Henning Mankell war auf seinen eigenen Afrikareisen ein genauer Beobachter, der so mit seiner Novelle dem Leser die Unterschiede zwischen Europa und Afrika aufzeigt. Beim Lesen musste ich mehrmals innehalten, weil es für mich unvorstellbar war, dass es oft sogar den afrikanischen Kindern an Perspektive fehlt und sie aus der Armut nicht ausbrechen können.
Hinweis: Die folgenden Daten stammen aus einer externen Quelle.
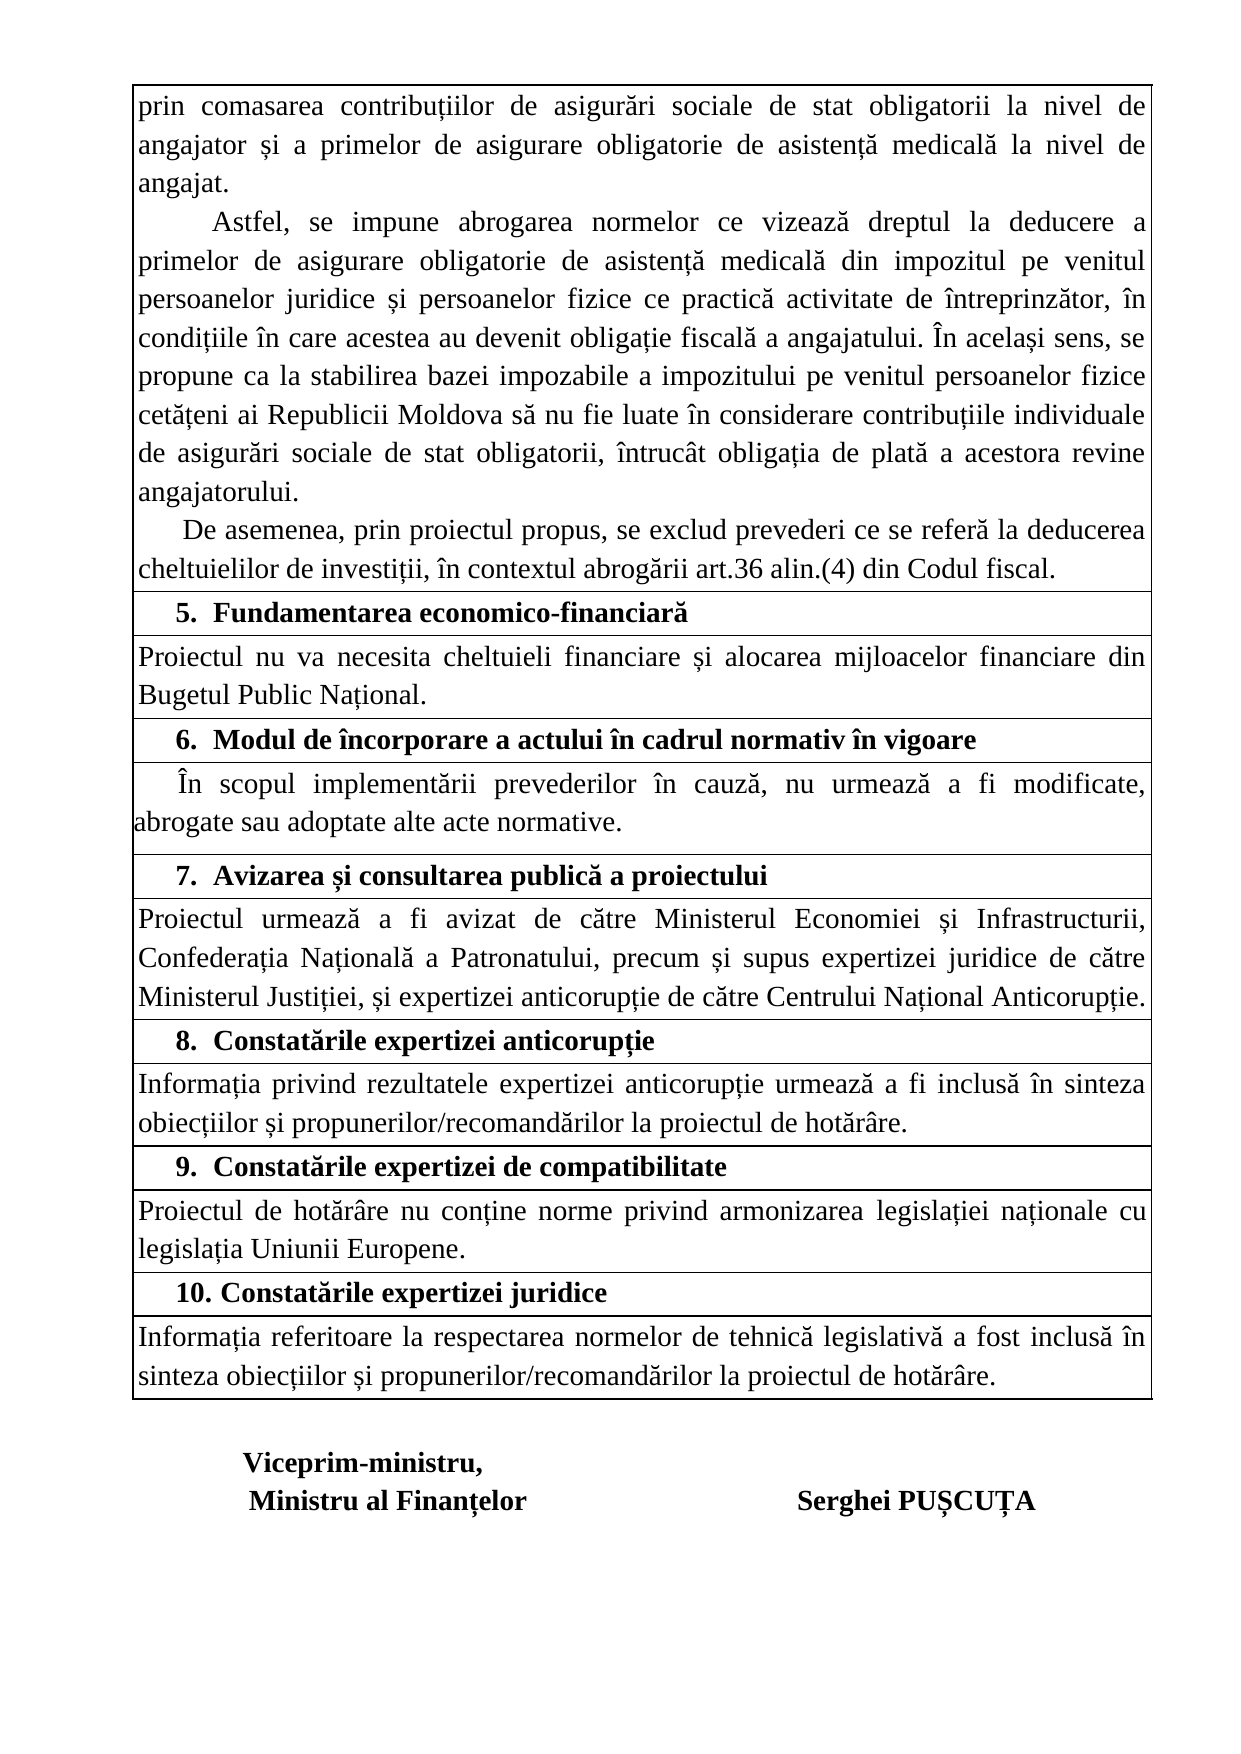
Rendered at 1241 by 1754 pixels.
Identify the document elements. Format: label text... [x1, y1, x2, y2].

text Viceprim-ministru, [133, 1445, 1152, 1478]
table_cell Constatările expertizei anticorupție [134, 1020, 1151, 1062]
table_cell Informația privind rezultatele expertizei anticorupție urmează a fi inclusă în sinteza obiecțiilor și propunerilor/recomandărilor la proiectul de hotărâre. [134, 1064, 1151, 1145]
table_cell Modul de încorporare a actului în cadrul normativ în vigoare [134, 719, 1151, 762]
table_cell În scopul implementării prevederilor în cauză, nu urmează a fi modificate, abrogate sau adoptate alte acte normative. [134, 763, 1151, 853]
table_cell Informația referitoare la respectarea normelor de tehnică legislativă a fost inclusă în sinteza obiecțiilor și propunerilor/recomandărilor la proiectul de hotărâre. [134, 1317, 1151, 1398]
table_cell Avizarea și consultarea publică a proiectului [134, 855, 1151, 897]
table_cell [134, 86, 1151, 591]
table_cell Constatările expertizei de compatibilitate [134, 1147, 1151, 1189]
table_cell Proiectul nu va necesita cheltuieli financiare și alocarea mijloacelor financiare din Bugetul Public Național. [134, 636, 1151, 718]
table_cell Proiectul urmează a fi avizat de către Ministerul Economiei și Infrastructurii, Confederația Națională a Patronatului, precum și supus expertizei juridice de către Ministerul Justiției, și expertizei anticorupție de către Centrului Național Anticorupție. [134, 899, 1151, 1018]
table_cell Constatările expertizei juridice [134, 1273, 1151, 1315]
table_cell Proiectul de hotărâre nu conține norme privind armonizarea legislației naționale cu legislația Uniunii Europene. [134, 1191, 1151, 1271]
text Ministru al Finanțelor Serghei PUȘCUȚA [133, 1483, 1152, 1517]
table_cell Fundamentarea economico-financiară [134, 592, 1151, 635]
Im Buch freundet sich Elisabeth mit dem schwedischen Lehrer Sven an, der ihr und somit auch uns Lesern die historischen Hintergründe des Landes erklärt. Der einheimische Guide Ndou führt sie und somit auch uns durch die ärmsten Viertel. Elisabeth, die selbst aus einem Mittelschicht-Milieu stammt, sieht Afrika, die Welt und ihr eigenes Leben dank ihrer Eindrücke mit anderen Augen. Und auch meine Sicht der Dinge hat sich beim Lesen nicht nur einmal geändert. Stefan hingegen stammt aus einer reichen Familie und will im Afrika-Urlaub etwas erleben, sein Blick auf die Dinge bleibt für das wahre Afrika verborgen. Hier prangert Mankell die Gedankenlosigkeit der, meist weißen, Touristen an, die Länder, Menschen und die Armut meist nicht wahrnehmen, sondern ihrem Kapitalismus in den Clubanlagen treu bleiben.
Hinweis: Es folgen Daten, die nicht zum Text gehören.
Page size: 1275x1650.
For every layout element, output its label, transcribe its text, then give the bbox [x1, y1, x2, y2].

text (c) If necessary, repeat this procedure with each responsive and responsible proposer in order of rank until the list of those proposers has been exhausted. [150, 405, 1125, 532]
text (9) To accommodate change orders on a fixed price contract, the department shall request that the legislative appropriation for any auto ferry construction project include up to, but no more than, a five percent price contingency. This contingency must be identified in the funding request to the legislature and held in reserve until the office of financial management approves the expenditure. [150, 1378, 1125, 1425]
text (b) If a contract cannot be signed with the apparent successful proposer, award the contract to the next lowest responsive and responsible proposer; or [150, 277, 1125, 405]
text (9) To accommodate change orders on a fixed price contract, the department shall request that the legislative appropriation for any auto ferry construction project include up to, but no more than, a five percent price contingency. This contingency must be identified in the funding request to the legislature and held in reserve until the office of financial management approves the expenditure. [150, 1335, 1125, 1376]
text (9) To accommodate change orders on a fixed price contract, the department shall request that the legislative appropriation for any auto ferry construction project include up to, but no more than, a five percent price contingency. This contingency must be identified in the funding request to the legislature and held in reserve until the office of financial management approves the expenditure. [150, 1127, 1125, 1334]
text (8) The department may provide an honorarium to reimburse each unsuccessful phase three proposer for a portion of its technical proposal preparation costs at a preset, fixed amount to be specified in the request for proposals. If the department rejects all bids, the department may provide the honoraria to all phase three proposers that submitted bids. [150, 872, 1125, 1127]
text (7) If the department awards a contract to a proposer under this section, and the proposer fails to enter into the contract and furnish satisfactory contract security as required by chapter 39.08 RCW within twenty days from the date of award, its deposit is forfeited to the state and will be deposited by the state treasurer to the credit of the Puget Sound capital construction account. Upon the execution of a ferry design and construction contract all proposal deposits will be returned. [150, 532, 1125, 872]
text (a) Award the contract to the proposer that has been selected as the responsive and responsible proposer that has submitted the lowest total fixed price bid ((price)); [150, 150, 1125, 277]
Henning Mankell, dessen eigene Meinung wohl die Sichtweise Svens wiederspiegelt hat mich mit seinem ersten Afrika-Roman mehr als gefesselt. Obwohl ich mir von der Lektüre nicht soviel erwartet habe, war ich gefesselt. Mankell schafft es mit nüchterner Sprache, Afrika in seinen Facetten zu zeigen und nebenbei den Kolonialismus und die Arroganz und Selbstgerechtigkeit der Touristen anzuprangern, ohne dabei zu dämonisieren.
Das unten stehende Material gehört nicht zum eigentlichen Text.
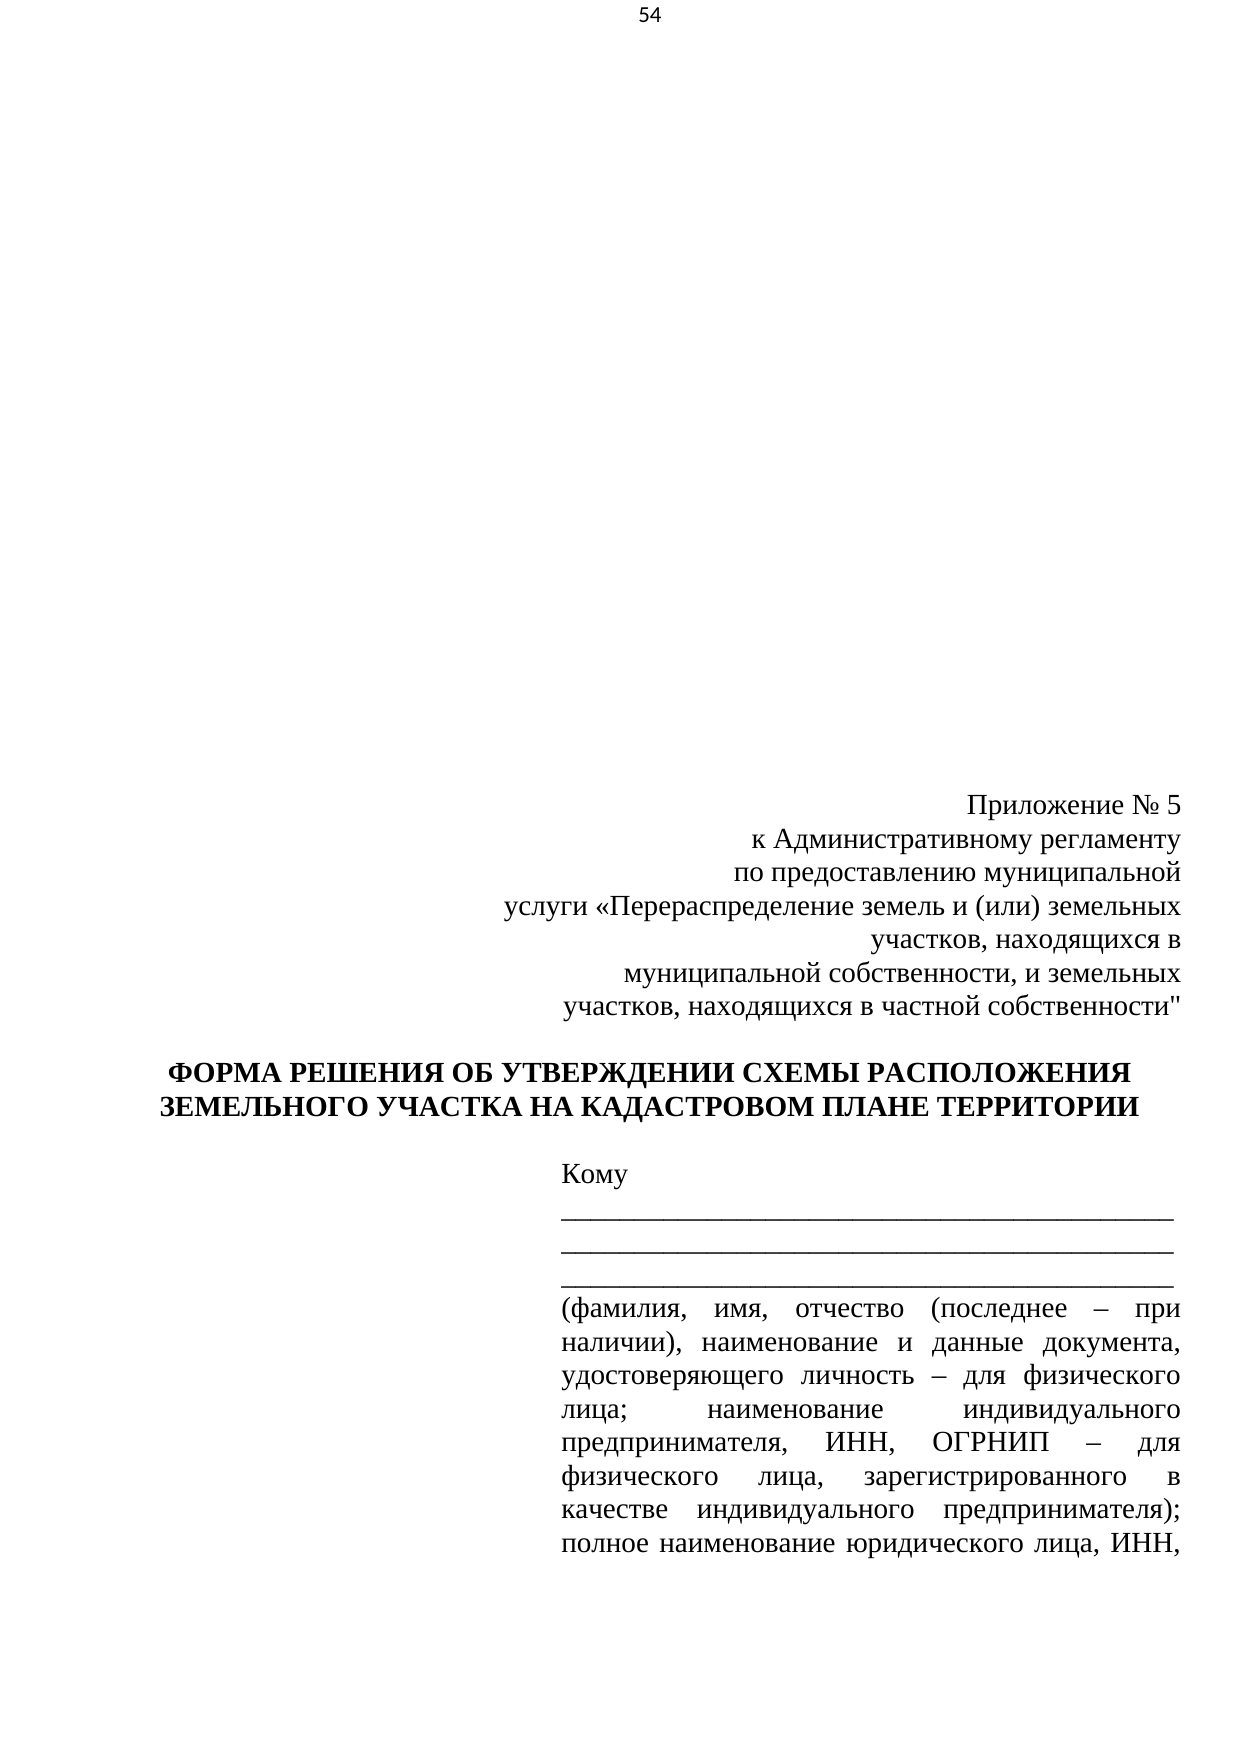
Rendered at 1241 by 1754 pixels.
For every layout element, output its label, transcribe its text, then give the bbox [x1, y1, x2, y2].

text к Административному регламенту [118, 821, 1181, 854]
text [561, 1290, 1181, 1559]
text Кому ____________________________________________________________________________________ [561, 1156, 1181, 1257]
text Приложение № 5 [118, 787, 1181, 821]
text ФОРМА РЕШЕНИЯ ОБ УТВЕРЖДЕНИИ СХЕМЫ РАСПОЛОЖЕНИЯ [118, 1056, 1181, 1089]
text __________________________________________ [561, 1257, 1181, 1290]
text участков, находящихся в частной собственности" [118, 988, 1181, 1022]
text участков, находящихся в [118, 921, 1181, 955]
text ЗЕМЕЛЬНОГО УЧАСТКА НА КАДАСТРОВОМ ПЛАНЕ ТЕРРИТОРИИ [118, 1089, 1181, 1123]
text муниципальной собственности, и земельных [118, 955, 1181, 988]
text услуги «Перераспределение земель и (или) земельных [118, 888, 1181, 921]
text по предоставлению муниципальной [118, 854, 1181, 888]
„Der Sandmaler“ bekommt meine klare Leseempfehlung, auch für jene Leser, die Mankell nur mit den Wallander-Kriminalromanen in Verbindung bringen. Das Buch hat mir die Augen geöffnet und mich dankbar zurückgelassen. Dankbar dafür das Glück gehabt zu haben in einem Land geboren worden zu sein, wo ich keine Angst vor Hunger haben muss. Ich wünsche mir, dass es in der heutigen Welt weniger Stefans, sondern mehr Elisabeths gibt.